Legislation is one reason. Employers will have to automatically enrol all staff into a pension at some point, as Nigel Ferrier, director of Ferrier Pearce, points out. “I would not underestimate the cost of the fallout if staff don’t understand auto-enrolment,” he says. “Trying to explain to an employee that they cannot have their contribution back when they realise too late that they do not want to be in the scheme will very quickly turn most employers from Robin Hood into the Sheriff of Nottingham.”
Since October 2011, when the default retirement age was scrapped, employers have not been allowed to force staff to retire, so in the near future organisations could find themselves dealing with poorly performing staff, who may well want to stop working themselves, but who cannot afford to retire.
What employees really want is to be signposted to where they can get the information they need
A bit of financial education early on could mitigate such sad cases. Michael Whitfield, chief executive of Thomsons Online Benefits, says: “We have seen new clients come to us with pension take-up of under 50 per cent and few, if any, employee contributions being paid, despite employer contributions being in excess of 10 per cent.

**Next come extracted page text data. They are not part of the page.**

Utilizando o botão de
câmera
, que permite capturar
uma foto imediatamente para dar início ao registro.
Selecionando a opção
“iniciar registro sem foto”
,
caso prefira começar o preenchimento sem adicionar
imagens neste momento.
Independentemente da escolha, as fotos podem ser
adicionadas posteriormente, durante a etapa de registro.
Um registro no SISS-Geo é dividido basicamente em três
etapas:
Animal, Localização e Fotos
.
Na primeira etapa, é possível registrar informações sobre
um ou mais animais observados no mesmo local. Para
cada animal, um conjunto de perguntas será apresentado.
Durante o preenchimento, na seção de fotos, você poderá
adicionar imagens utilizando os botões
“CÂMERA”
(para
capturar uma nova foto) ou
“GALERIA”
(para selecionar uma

“Yet conversely we have clients paying 5 per cent where the take-up is in excess of 80 per cent and where nearly every person pays their own contribution on top of the employer contribution. Why is that? The answer is simple: the better, and more regular, the communication, the more employees engage, and the more they take ownership and value what their employer contributes on their behalf.”
Pair the legislative sticks with the carrot of national insurance savings for the employer on pensions and some employee share schemes, and a strong business case for educating staff on workplace savings begins to emerge. Finance directors and their HR counterparts should take note.
CASE STUDY
BT calls up share plans
Telecommunications company BT offers its staff pension benefits and two types of share plans. These allow staff to buy BT shares with tax relief out of gross salary and save for three or five years to buy shares at a discount to market price with a tax-free gain.
BT goes to great lengths to educate staff about these savings choices and other financial matters. “We recognise that BT people want choice and flexibility with ease of implementation,” says Francis O’Mahony, head of employee share plans. “The large number of participants selecting different choices, combined with feedback, showed that the quality, quantity and timing of communications enabled our people to make an informed choice.”
Seminars on effective tax planning were especially useful when BT’s sharesave plan matured this August, yielding gains for around 20,000 people, while the business also offers sessions on financial planning for future independence, encouraging staff to align their finances with life plans.